One of the coronavirus executive orders signed by Trump on Saturday reduces the temporary benefit to an extra $400 per week, with states on the hook to pay $100 of that amount, through the end of the year.
Schumer on Sunday slammed the order as “an unworkable plan.”
“Most states will take months to implement it because it’s brand new. It’s sort of put together with spit and paste, and many states, because they have to chip in $100 and they don’t have money, won’t do it,” Schumer said. “To boot, it depletes the hurricane trust fund to defer this money, to pay for this money, when we’re at the height of hurricane season.”
JUST IN: Sen.
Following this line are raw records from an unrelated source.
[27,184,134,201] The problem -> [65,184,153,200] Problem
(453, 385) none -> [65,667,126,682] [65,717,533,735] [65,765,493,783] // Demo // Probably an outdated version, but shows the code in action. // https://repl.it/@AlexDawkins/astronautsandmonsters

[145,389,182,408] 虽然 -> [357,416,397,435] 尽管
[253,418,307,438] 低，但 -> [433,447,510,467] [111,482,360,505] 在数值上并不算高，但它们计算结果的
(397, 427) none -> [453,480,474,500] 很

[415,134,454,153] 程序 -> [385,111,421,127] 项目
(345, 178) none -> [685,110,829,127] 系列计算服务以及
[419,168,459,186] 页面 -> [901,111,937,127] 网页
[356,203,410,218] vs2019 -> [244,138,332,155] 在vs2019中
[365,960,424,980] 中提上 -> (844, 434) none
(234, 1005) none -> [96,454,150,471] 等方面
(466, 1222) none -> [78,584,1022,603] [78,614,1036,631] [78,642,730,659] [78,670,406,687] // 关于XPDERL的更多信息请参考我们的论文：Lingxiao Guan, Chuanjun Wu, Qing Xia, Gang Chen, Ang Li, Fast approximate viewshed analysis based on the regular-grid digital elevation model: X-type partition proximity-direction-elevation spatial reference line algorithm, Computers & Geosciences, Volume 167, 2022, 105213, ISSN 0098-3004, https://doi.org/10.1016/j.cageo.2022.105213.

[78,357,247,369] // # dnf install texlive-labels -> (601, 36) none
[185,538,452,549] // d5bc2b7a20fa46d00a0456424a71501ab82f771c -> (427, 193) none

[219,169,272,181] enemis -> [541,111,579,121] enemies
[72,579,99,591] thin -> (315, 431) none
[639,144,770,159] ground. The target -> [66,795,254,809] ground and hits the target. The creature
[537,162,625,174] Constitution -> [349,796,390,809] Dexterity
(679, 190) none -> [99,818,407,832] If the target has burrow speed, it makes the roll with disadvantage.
Chuck Schumer tells @GStephanopoulos that President Trump’s COVID-19 executive orders are “unworkable, weak and far too narrow.”
“The event at the country club is just what Trump does — a big show but it doesn’t do anything.” https://t.co/mXqSebBaMG pic.twitter.com/rXMrzm1yXJ
— This Week (@ThisWeekABC) August 9, 2020
Schumer echoed his previous statement in calling all four executive orders “unworkable, weak and far too narrow.”
“The event at the country club is just what Trump does, a big show, but it doesn’t do anything,” he added.
The other three orders Trump signed at his country club in Bedminster, N.J., include payroll tax and student loan payment deferrals and aim to prevent evictions, though they do not explicitly halt them.
“As the American people look at these executive orders, they’ll see they don’t come close to doing the job,” Schumer said Sunday.